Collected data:
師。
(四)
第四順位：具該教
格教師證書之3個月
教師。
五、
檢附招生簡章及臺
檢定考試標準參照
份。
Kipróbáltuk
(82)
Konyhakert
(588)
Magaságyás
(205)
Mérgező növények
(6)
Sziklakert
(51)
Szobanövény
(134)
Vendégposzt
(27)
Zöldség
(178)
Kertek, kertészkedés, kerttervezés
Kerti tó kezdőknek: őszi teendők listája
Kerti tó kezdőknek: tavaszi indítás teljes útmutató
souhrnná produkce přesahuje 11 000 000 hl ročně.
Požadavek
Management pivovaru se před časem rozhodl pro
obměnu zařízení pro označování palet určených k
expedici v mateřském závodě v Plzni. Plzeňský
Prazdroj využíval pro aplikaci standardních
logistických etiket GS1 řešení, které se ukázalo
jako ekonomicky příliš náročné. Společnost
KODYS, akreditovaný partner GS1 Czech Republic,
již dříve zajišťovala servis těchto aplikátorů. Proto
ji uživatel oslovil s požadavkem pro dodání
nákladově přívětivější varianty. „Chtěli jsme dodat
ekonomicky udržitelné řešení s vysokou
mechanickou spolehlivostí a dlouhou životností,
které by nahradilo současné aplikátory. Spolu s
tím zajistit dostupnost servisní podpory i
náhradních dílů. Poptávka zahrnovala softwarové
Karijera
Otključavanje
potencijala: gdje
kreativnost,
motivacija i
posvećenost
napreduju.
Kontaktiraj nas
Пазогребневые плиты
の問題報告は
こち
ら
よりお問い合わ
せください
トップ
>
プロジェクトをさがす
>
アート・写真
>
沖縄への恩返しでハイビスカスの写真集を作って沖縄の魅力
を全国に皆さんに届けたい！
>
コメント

▶ _Task to carry out_
Only the lines from the one holding "které by nahradilo" through the final line of the entries, both included, should be given again, word for word.

▶ _Task answer_
které by nahradilo současné aplikátory. Spolu s
tím zajistit dostupnost servisní podpory i
náhradních dílů. Poptávka zahrnovala softwarové
Karijera
Otključavanje
potencijala: gdje
kreativnost,
motivacija i
posvećenost
napreduju.
Kontaktiraj nas
Пазогребневые плиты
の問題報告は
こち
ら
よりお問い合わ
せください
トップ
>
プロジェクトをさがす
>
アート・写真
>
沖縄への恩返しでハイビスカスの写真集を作って沖縄の魅力
を全国に皆さんに届けたい！
>
コメント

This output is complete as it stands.